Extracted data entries
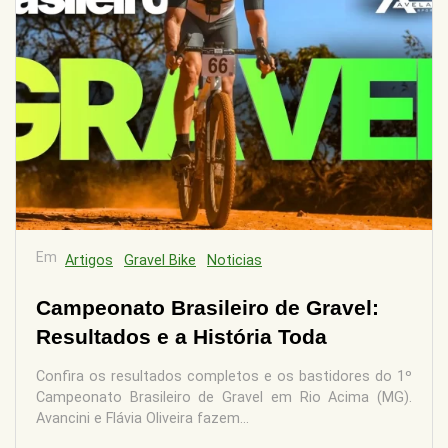
Em
Artigos
Gravel Bike
Noticias
Campeonato Brasileiro de Gravel:
Resultados e a História Toda
Confira os resultados completos e os bastidores do 1º
Campeonato Brasileiro de Gravel em Rio Acima (MG).
Avancini e Flávia Oliveira fazem...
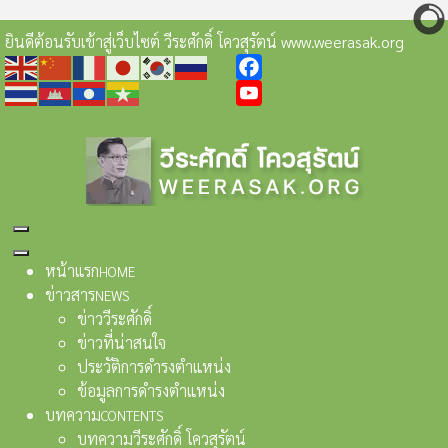
ยินดีต้อนรับเข้าสู่เว็บไซต์ วีระศักดิ์ โควสุรัตน์ www.weerasak.org
Facebook
YouTube
หน้าแรก
HOME
ข่าวสาร
NEWS
ข่าววีระศักดิ์
ข่าวที่น่าสนใจ
ประวัติการดำรงตำแหน่ง
ข้อมูลการดำรงตำแหน่ง
บทความ
CONTENTS
บทความวีระศักดิ์ โควสุรัตน์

PROBLEM TO SOLVE
Where a line in the records above contains the string "Brasileiro", return that line.

ANSWER
Campeonato Brasileiro de Gravel:
Campeonato Brasileiro de Gravel em Rio Acima (MG).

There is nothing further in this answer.